A slider is a small rectangular piece of fabric with a grommet near each corner used to control the deployment of a "ram-air" parachute. It is a type of reefing device. A ram-air parachute / parafoil has a tendency to open very rapidly. At high velocities, the opening shock from a rapid deployment can cause damage to the canopy or injury to the jumper. The slider was developed as a way of mitigating this. During deployment, the slider slides down from the canopy to the risers. Air resistance slows its descent. The slider holds the lines together, which slows the parachute inflation. The slider also deflects some of the rising air column away from the center of the canopy as it inflates. This also helps moderate the speed of opening. This invention solved the rapid deployment problem with ram-air designs. Sliders also reduce the chance of the lines twisting to cause a malfunction.

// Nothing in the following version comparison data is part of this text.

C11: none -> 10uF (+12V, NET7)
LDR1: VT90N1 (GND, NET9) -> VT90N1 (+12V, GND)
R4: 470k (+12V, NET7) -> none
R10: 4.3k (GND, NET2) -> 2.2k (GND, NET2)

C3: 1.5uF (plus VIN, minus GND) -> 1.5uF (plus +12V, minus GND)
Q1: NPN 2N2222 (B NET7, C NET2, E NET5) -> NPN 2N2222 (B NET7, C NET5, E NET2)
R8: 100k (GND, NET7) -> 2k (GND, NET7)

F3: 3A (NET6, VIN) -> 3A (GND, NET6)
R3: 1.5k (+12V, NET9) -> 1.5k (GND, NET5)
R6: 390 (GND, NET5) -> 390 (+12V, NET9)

In BASE jumping a rapid canopy deployment is desirable. The slider may be constructed of mesh, packed so that the slider is at the base of the lines and does not inhibit the opening ("slider down") instead of up by the canopy, or removed completely. Slider down and slider off both allow the canopy to open with no resistance and are identical in performance.

In 1971, Domina Jalbert's ram air parachute was designed and tested at Wright-Patterson Air Force Base in Vandalia, Ohio. Theodore Hulsizer, civilian prototype parachute manufacturer for the United States Air Force and NASA (1947–1973), made the first working parafoil parachute. While testing his prototype in the wind tunnel at Wright-Patterson Air Force Base in Dayton, Ohio, USA, Theodore realized its drag was stronger than any other parachute he had tested in his 25 years of experience. He believed others' attempts ripped to shreds, because of the drag. To slow the opening of the parafoil, Theodore ran the cords through rings he designed that were slid to the top while packing the parachute. As it opened, the rings had to slide down, slowing the opening. Theodore personally made the first full-size parafoil, which worked in its first drop.